What is expected: Write each of the following rows as an item in a numbered list, omitting any blank lines.

——————

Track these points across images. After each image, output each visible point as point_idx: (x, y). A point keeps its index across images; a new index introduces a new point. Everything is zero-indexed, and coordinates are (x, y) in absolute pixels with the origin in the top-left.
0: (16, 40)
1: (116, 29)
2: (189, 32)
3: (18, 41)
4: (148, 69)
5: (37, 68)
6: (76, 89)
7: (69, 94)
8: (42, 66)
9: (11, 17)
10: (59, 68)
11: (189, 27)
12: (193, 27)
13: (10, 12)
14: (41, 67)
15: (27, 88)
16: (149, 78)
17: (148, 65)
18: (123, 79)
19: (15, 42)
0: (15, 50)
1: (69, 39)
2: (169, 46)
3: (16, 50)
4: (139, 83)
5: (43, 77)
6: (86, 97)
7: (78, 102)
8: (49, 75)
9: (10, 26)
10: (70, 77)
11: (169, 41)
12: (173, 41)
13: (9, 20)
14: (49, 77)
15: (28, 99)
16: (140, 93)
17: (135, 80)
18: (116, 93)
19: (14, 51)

——————

Exercise result:
1. Track these points across images. After each image, output each visible point as point_idx: (x, y). A point keeps its index across images; a new index introduces a new point. Everything is zero-indexed, and coordinates are (x, y) in absolute pixels with the origin in the top-left.
2. 0: (16, 40)
3. 1: (116, 29)
4. 2: (189, 32)
5. 3: (18, 41)
6. 4: (148, 69)
7. 5: (37, 68)
8. 6: (76, 89)
9. 7: (69, 94)
10. 8: (42, 66)
11. 9: (11, 17)
12. 10: (59, 68)
13. 11: (189, 27)
14. 12: (193, 27)
15. 13: (10, 12)
16. 14: (41, 67)
17. 15: (27, 88)
18. 16: (149, 78)
19. 17: (148, 65)
20. 18: (123, 79)
21. 19: (15, 42)
22. 0: (15, 50)
23. 1: (69, 39)
24. 2: (169, 46)
25. 3: (16, 50)
26. 4: (139, 83)
27. 5: (43, 77)
28. 6: (86, 97)
29. 7: (78, 102)
30. 8: (49, 75)
31. 9: (10, 26)
32. 10: (70, 77)
33. 11: (169, 41)
34. 12: (173, 41)
35. 13: (9, 20)
36. 14: (49, 77)
37. 15: (28, 99)
38. 16: (140, 93)
39. 17: (135, 80)
40. 18: (116, 93)
41. 19: (14, 51)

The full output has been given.